<< Back

As Opioid Overdose Deaths Surge, Outreach Programs Lag: Some Options

March 12, 2021

The disheartening truth is that opioid overdose deaths in Connecticut hit a record high in 2019. In 2020, overdose deaths were at least 13 percent higher.

Despite numerous programs designed to help those suffering from opioid addiction, the number of people actually seeking treatment remains low. That’s the frustrating part, said Dr. J. Craig Allen, Rushford medical director and Hartford HealthCare Behavioral Health Network vice president of addiction services.

“We have 15 clinics that do medication-assisted treatment for opioid use disorders, other substance use disorders and co-occurring disorders,” he said. “All of those clinics have openings. How can that be? We have this increase in opioid overdoses — how can our programs not be full?”

That was one of the main questions addressed during a recent opioid crisis roundtable hosted by U.S. Sen. Richard Blumenthal. The senator has made the recent surge of opioid overdoses a top priority, and the discussion with healthcare providers across the state focused on what new innovative strategies are being used to reach those in need, and quell the spike in overdose deaths.

“We do in-person as well as virtual care. People just need to have a telephone to be able to connect with us,” said Dr. Allen. “We need to reach out to people, we need to do a better job connecting with people where they are at, in order to engage those who are not here in our programs.”

According to Dr. Allen, the work is identifying those in need, and then starting treatment as soon as possible.

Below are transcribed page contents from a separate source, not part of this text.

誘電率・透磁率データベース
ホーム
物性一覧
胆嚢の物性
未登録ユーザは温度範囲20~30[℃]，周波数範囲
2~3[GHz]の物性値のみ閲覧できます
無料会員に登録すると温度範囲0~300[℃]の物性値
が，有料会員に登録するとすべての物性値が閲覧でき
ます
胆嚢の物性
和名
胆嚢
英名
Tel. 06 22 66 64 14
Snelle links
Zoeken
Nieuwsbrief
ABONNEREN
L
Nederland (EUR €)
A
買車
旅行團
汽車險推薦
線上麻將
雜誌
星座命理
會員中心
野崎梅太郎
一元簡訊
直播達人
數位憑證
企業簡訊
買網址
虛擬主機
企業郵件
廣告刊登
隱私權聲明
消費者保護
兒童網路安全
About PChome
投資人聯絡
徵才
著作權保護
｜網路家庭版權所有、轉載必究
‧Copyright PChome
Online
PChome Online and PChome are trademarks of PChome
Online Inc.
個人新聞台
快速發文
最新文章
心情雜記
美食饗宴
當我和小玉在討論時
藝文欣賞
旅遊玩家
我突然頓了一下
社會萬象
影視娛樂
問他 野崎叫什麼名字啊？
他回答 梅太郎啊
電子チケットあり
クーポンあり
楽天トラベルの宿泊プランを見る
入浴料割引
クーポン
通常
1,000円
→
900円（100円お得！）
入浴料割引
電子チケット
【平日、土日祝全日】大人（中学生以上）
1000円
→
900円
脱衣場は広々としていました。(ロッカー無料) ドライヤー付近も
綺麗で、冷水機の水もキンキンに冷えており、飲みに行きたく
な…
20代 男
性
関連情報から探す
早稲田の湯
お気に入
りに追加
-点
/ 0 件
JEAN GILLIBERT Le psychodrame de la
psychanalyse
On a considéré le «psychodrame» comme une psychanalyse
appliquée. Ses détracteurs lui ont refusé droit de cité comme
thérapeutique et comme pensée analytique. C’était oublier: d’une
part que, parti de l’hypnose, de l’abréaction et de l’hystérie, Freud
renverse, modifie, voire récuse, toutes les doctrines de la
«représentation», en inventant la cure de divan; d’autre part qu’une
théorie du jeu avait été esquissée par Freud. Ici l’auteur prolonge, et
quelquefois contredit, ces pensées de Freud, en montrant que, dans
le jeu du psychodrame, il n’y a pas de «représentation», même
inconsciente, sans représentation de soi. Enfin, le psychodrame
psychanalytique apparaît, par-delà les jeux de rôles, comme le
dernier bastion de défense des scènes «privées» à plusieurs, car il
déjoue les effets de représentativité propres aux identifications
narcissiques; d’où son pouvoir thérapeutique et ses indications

“All of our emergency rooms can identify someone with opioid use disorder and offer them induction, which is starting them on the medication and transition to a BHN or other community program,” he said. “We are working on getting our inpatient units to be able to identify and start people on treatment as well. The problem is not identifying someone with opioid use disorder and missing the opportunity to help.”

But what about those who don’t want to go to the emergency room?  What about people who overdose in the community or are identified by first responders and say they don’t want treatment, and opt not to go to the hospital?

“Those people are at particularly high risk of dying because once you overdose, your chances of overdosing again and dying from an overdose skyrocket,” said Dr. Allen.

This is where the Meriden Opioid Referral for Recovery Program (MORR) program steps in to help. The MORR program empowers first responders to connect overdose victims with a team for a follow-up assessment, clinical treatment and case management services. Just because some people don’t want help for their addiction doesn’t mean they don’t want help of some sort.

Perhaps clients need help with finding a place to stay, being able to consistently get a meal or help navigating the Department of Social Services. Over the past year, roughly 100 people working with the MORR program have found their way to treatment. This has helped spawn similar programs across the state, including ones at The Hospital of Central Connecticut and Charlotte Hungerford Hospital.

The ability to reproduce or expand on successful programs across the state is what makes roundtables between both healthcare providers and legislators so important.

“People are always looking for ways to partner, to connect, work together and coordinate,” Dr. Allen said. “What Sen. Blumenthal does is to try to ensure that the legislation proposing he is fighting for at the federal level supports what we need to get done here in Connecticut.”